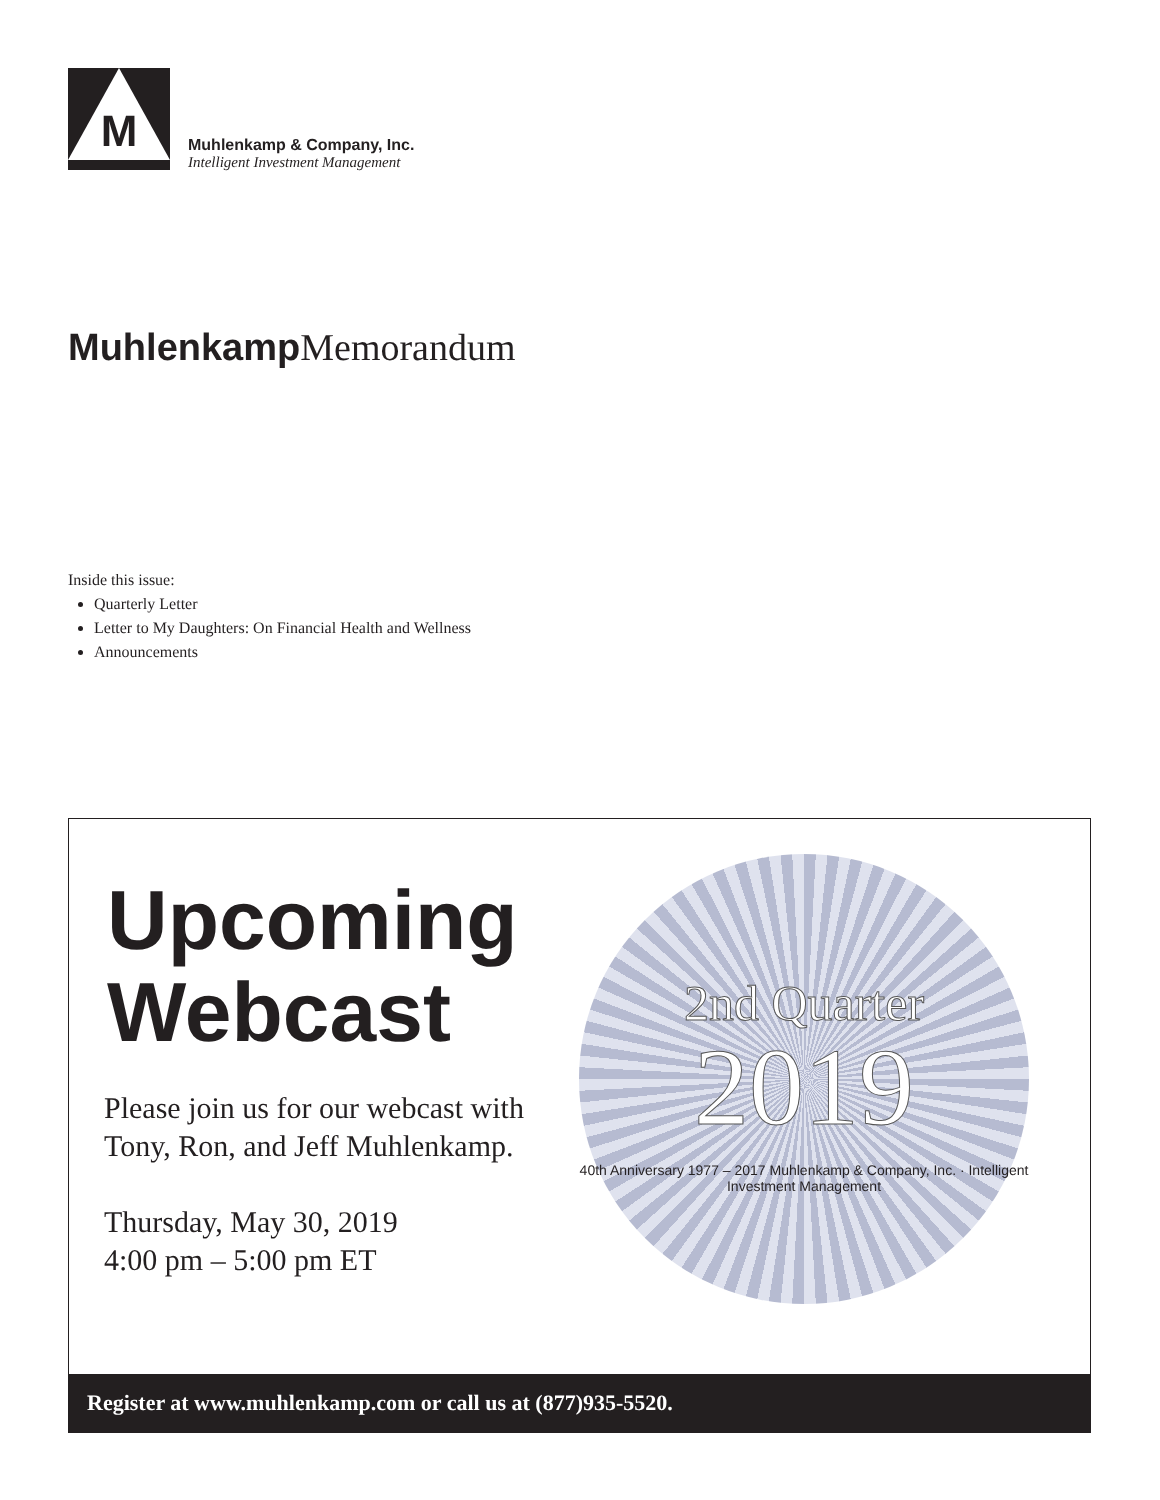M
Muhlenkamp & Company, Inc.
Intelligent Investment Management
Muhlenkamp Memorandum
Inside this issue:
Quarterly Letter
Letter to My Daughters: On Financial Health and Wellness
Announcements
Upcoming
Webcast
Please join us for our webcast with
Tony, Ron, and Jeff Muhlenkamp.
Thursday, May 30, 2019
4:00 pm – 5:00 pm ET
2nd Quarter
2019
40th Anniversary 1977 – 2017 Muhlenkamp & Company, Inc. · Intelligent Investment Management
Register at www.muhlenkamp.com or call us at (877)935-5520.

• Directions
The answer consists solely of the lines from the one containing "Tony, Ron, and Jeff Muhlenkamp." through the last line of the data above, reproduced exactly.

• Result for this task
Tony, Ron, and Jeff Muhlenkamp.
Thursday, May 30, 2019
4:00 pm – 5:00 pm ET
2nd Quarter
2019
40th Anniversary 1977 – 2017 Muhlenkamp & Company, Inc. · Intelligent Investment Management
Register at www.muhlenkamp.com or call us at (877)935-5520.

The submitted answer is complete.